Cops quickly took Coste into custody without incident. At the time of the attack, the Stillwell Ave. station, which is the last stop for the D, F, N, and Q lines, was teeming with police officers, homeless advocates and mental health professionals conducting wellness checks on homeless riders, a source with knowledge of the case.

Coste was charged with assault on a transit employee, harassment and menacing and was ordered released without bail during a brief arraignment in Brooklyn Criminal Court. He’s expected to face the charges in March. The judge also ordered Coste to stay clear of the MTA employee.

This was his first arrest, a police source said.

Before joining Tocqueville Asset Management in 2008, Coste was a senior vice president of global investments at U.S. Trust, according to his company biography.

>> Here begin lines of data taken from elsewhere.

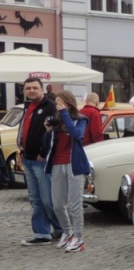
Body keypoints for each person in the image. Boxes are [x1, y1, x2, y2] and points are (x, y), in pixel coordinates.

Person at [17, 77, 63, 245]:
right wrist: (21, 149)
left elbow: (53, 133)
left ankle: (61, 228)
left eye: (35, 88)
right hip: (28, 159)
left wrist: (44, 153)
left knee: (47, 200)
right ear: (24, 90)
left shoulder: (50, 107)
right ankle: (42, 234)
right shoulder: (27, 107)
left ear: (42, 89)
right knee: (35, 200)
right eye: (28, 88)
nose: (31, 91)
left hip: (41, 160)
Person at [45, 91, 91, 252]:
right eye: (56, 103)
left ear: (68, 103)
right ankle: (68, 232)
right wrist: (48, 130)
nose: (57, 106)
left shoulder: (81, 119)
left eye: (61, 103)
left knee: (74, 204)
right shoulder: (57, 122)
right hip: (57, 164)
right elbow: (46, 146)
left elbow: (77, 135)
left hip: (75, 165)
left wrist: (65, 114)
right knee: (57, 204)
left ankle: (79, 238)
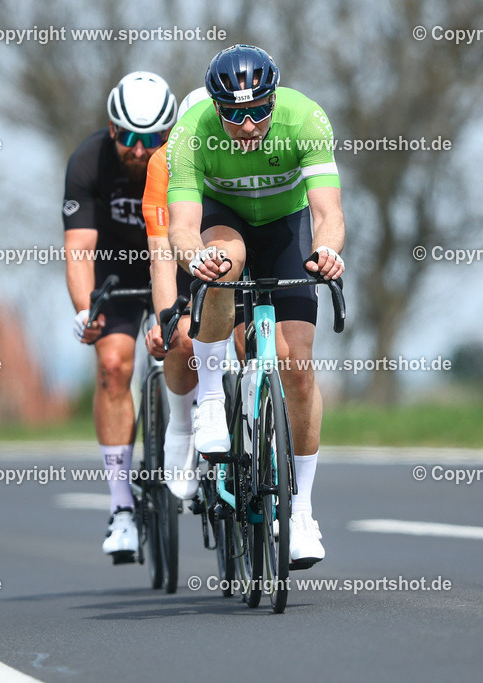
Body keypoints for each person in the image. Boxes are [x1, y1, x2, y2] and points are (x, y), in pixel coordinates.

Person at [166, 45, 346, 568]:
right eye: (234, 114)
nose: (247, 125)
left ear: (274, 98)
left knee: (297, 366)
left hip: (286, 228)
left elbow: (327, 211)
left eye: (259, 110)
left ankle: (302, 511)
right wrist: (194, 257)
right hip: (226, 223)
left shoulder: (304, 117)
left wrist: (328, 251)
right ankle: (211, 403)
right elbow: (181, 224)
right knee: (224, 262)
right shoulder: (192, 131)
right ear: (217, 109)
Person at [63, 71, 178, 562]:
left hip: (175, 263)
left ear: (170, 133)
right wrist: (86, 310)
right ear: (112, 129)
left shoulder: (184, 158)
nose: (139, 149)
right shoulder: (88, 161)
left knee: (190, 346)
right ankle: (122, 509)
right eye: (130, 137)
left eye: (152, 139)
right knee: (113, 366)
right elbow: (79, 249)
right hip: (116, 272)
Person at [141, 87, 211, 501]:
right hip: (183, 262)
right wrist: (166, 320)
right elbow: (162, 256)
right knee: (182, 338)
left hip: (229, 255)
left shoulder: (242, 155)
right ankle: (182, 424)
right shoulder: (163, 164)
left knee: (250, 338)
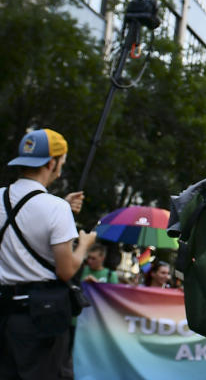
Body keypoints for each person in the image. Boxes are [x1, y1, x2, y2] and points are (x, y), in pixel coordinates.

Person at [0, 128, 96, 379]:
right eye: (61, 162)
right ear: (52, 163)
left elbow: (24, 221)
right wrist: (84, 245)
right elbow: (66, 271)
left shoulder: (0, 197)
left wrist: (62, 205)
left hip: (4, 313)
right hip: (40, 319)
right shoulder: (56, 208)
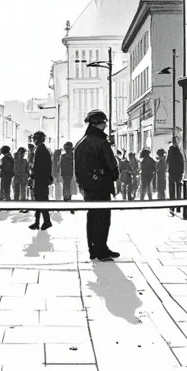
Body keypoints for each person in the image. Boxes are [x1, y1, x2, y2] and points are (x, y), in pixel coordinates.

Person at [74, 110, 119, 262]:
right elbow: (112, 165)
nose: (106, 124)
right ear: (99, 123)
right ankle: (101, 250)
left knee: (92, 217)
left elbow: (79, 168)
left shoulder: (81, 142)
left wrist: (83, 183)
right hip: (102, 184)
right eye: (104, 122)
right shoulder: (101, 142)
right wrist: (112, 175)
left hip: (88, 186)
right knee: (103, 218)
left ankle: (94, 249)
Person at [29, 131, 54, 230]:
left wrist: (32, 175)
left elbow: (38, 166)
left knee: (41, 200)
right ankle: (38, 222)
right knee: (40, 200)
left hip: (40, 179)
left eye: (35, 139)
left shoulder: (40, 150)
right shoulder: (43, 150)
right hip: (42, 179)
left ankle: (46, 221)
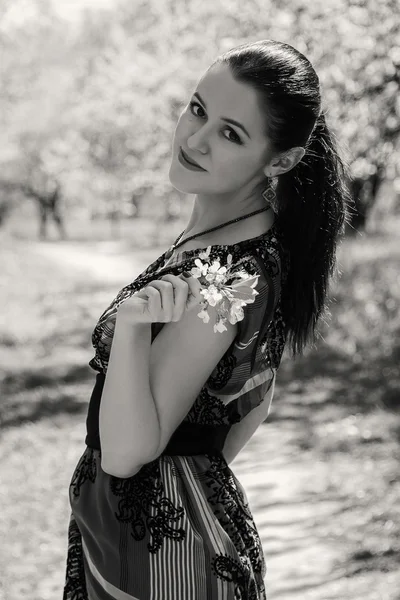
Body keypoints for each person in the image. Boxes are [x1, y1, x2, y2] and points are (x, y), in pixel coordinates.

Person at [62, 39, 351, 600]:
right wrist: (195, 465)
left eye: (230, 132)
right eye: (198, 109)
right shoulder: (232, 244)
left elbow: (126, 452)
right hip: (146, 530)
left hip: (165, 558)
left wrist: (131, 329)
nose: (194, 139)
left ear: (282, 159)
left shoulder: (229, 277)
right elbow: (256, 402)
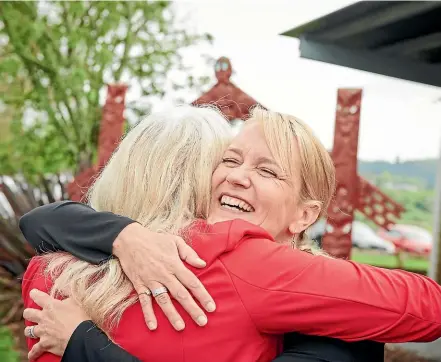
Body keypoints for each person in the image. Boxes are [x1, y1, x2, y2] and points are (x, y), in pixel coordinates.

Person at [20, 105, 441, 362]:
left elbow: (38, 221)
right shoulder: (242, 263)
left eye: (266, 170)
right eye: (230, 160)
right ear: (199, 178)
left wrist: (82, 340)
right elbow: (428, 308)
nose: (238, 177)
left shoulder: (46, 271)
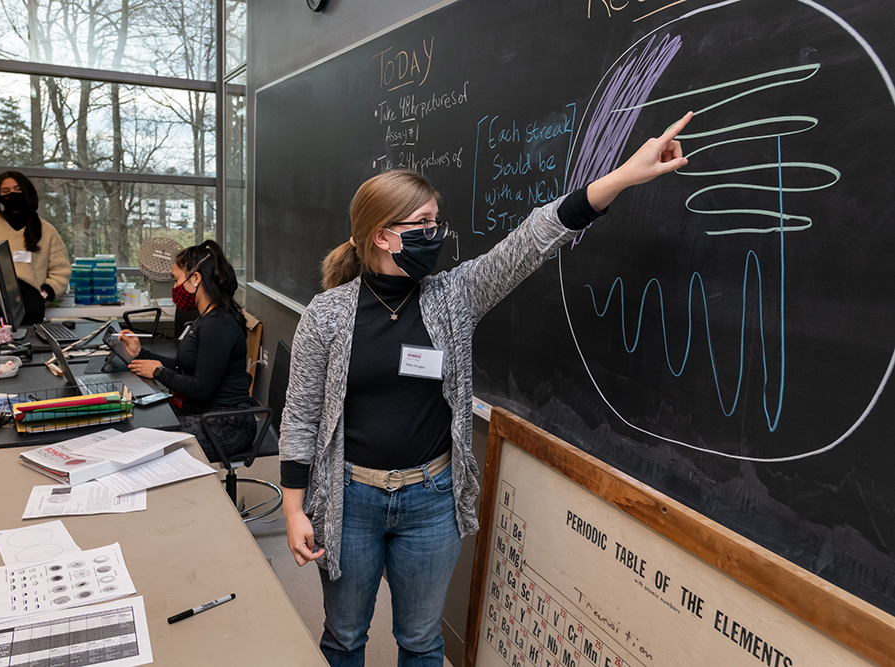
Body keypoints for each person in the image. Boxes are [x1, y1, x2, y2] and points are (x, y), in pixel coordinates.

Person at [279, 112, 694, 666]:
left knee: (422, 641)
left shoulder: (455, 296)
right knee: (346, 636)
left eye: (436, 220)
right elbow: (301, 416)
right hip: (349, 498)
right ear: (382, 235)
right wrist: (292, 508)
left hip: (431, 500)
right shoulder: (327, 316)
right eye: (422, 224)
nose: (437, 234)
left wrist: (620, 177)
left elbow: (532, 240)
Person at [118, 240, 255, 462]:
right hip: (207, 412)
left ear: (196, 279)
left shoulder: (219, 324)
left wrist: (159, 372)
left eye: (176, 280)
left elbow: (201, 388)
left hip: (227, 423)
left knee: (144, 441)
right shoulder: (207, 317)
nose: (174, 288)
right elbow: (185, 367)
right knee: (139, 421)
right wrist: (141, 354)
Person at [0, 171, 71, 325]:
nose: (12, 194)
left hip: (30, 304)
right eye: (6, 191)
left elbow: (60, 270)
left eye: (17, 189)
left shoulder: (46, 230)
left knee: (29, 346)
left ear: (27, 190)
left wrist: (45, 293)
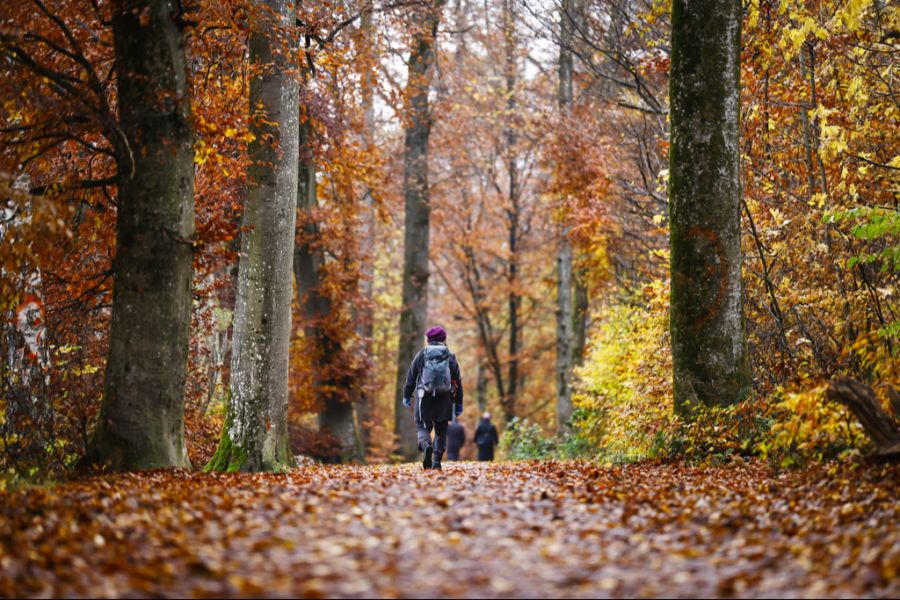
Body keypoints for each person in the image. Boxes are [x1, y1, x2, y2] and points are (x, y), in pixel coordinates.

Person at [402, 326, 464, 470]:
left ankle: (426, 446)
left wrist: (407, 395)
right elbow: (458, 382)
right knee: (441, 431)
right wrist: (459, 404)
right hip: (445, 400)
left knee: (422, 427)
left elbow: (411, 377)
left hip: (424, 398)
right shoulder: (450, 357)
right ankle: (436, 462)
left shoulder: (422, 355)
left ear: (428, 340)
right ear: (444, 339)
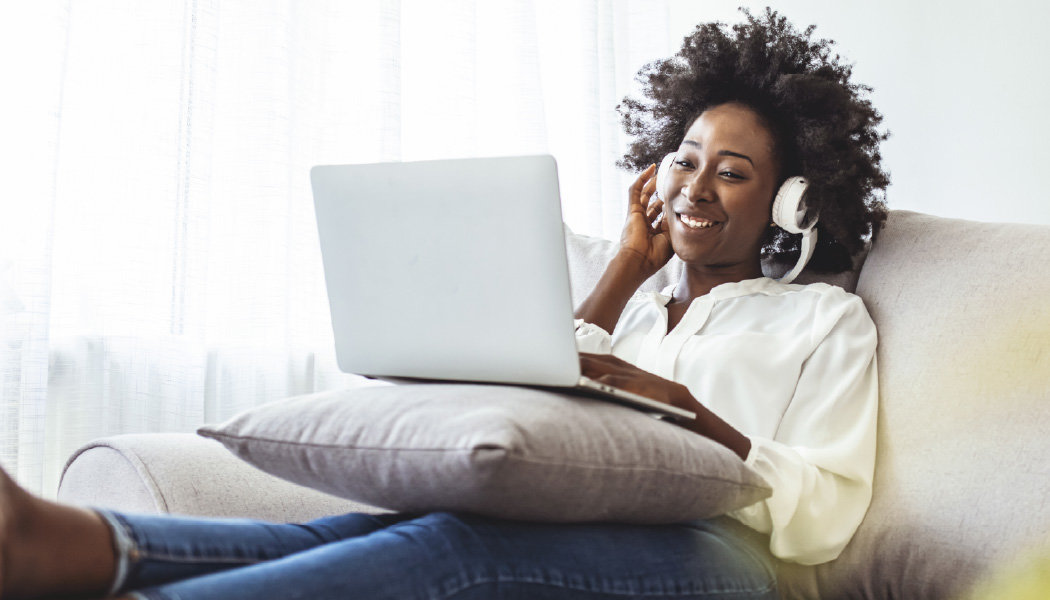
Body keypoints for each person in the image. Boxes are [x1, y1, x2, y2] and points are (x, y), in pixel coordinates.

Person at [0, 9, 888, 600]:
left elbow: (825, 513)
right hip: (575, 514)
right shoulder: (637, 302)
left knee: (457, 556)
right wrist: (624, 268)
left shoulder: (822, 322)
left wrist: (693, 416)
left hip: (728, 563)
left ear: (788, 199)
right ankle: (74, 542)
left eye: (732, 173)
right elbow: (538, 394)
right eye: (684, 160)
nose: (695, 186)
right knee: (378, 530)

Sporting a black eye and scratches to his face, Coste declined to comment and brushed past a Daily News reporter when asked about the dust-up. Workers were busy outside the home installing Christmas lights and decorations to the front of the Boerum Hill brownstone where he lives. His wife also refused to talk to the Daily News, slamming the door in the reporter’s face.

“Train operators work at all hours of the day and night to keep this city moving,” NYC Transit Chief Operating Officer Craig Cipriano said Saturday. “We have zero tolerance when they are senselessly attacked and are grateful to the NYPD for swiftly apprehending the suspect.”